Dollar moves higher as expectations on the Fed grow
St. Louis Fed President William Poole triggered the bullish dollar sentiment by warning that the U.S. economy still has a “great deal of momentum” and that the Fed may have to “step a little harder on the brake” if economic data continue to surprise on the upside.
This helped to give traction to forecasts that the Fed may yet have to raise interest rates as far as 5.50%, from 4.50% currently, by the middle of the year.
Added to this it would appear that investors seem to be taking a more jaundiced view of bullish comments from European Central Bank President Jean-Claude Trichet, who last week hinted that more rate rises are needed to keep inflationary pressures in check.
The dollar also pushed ahead against the yen, as more in the market take the view that the Bank of Japan won’t only delay any shift in monetary policy until next month, but that the shift, which will consist largely of a gradual reduction in money-market liquidity, won’t actually have an impact on interest rates until early next year.
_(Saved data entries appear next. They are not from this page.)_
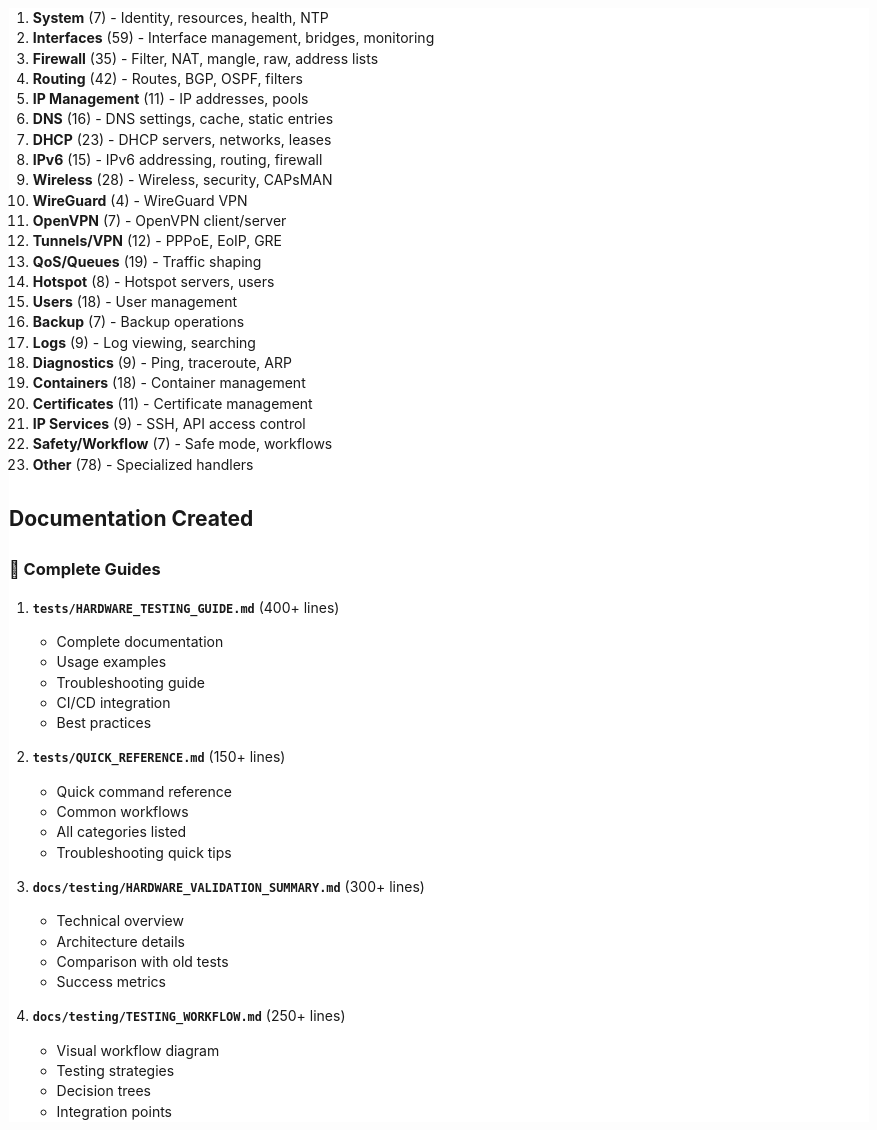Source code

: 1. **System** (7) - Identity, resources, health, NTP
2. **Interfaces** (59) - Interface management, bridges, monitoring
3. **Firewall** (35) - Filter, NAT, mangle, raw, address lists
4. **Routing** (42) - Routes, BGP, OSPF, filters
5. **IP Management** (11) - IP addresses, pools
6. **DNS** (16) - DNS settings, cache, static entries
7. **DHCP** (23) - DHCP servers, networks, leases
8. **IPv6** (15) - IPv6 addressing, routing, firewall
9. **Wireless** (28) - Wireless, security, CAPsMAN
10. **WireGuard** (4) - WireGuard VPN
11. **OpenVPN** (7) - OpenVPN client/server
12. **Tunnels/VPN** (12) - PPPoE, EoIP, GRE
13. **QoS/Queues** (19) - Traffic shaping
14. **Hotspot** (8) - Hotspot servers, users
15. **Users** (18) - User management
16. **Backup** (7) - Backup operations
17. **Logs** (9) - Log viewing, searching
18. **Diagnostics** (9) - Ping, traceroute, ARP
19. **Containers** (18) - Container management
20. **Certificates** (11) - Certificate management
21. **IP Services** (9) - SSH, API access control
22. **Safety/Workflow** (7) - Safe mode, workflows
23. **Other** (78) - Specialized handlers

## Documentation Created

### 📖 Complete Guides
1. **`tests/HARDWARE_TESTING_GUIDE.md`** (400+ lines)
   - Complete documentation
   - Usage examples
   - Troubleshooting guide
   - CI/CD integration
   - Best practices

2. **`tests/QUICK_REFERENCE.md`** (150+ lines)
   - Quick command reference
   - Common workflows
   - All categories listed
   - Troubleshooting quick tips

3. **`docs/testing/HARDWARE_VALIDATION_SUMMARY.md`** (300+ lines)
   - Technical overview
   - Architecture details
   - Comparison with old tests
   - Success metrics

4. **`docs/testing/TESTING_WORKFLOW.md`** (250+ lines)
   - Visual workflow diagram
   - Testing strategies
   - Decision trees
   - Integration points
Data for the day is very quiet from all the majors, with the only piece of note already released in the form of the UK Nationwide Consumer Confidence figure. After a relatively solid +98 last time out the figure materlialised at a still respectable +94 for the month of February.
Overnight tonight we also have the RBNZ Monetary policy statement, and after the cash rate was left unchanged at the latest meeting, look for discouraging signs of further easing later in the year, although sliding domestic demand is fast becoming a theme in New Zealand.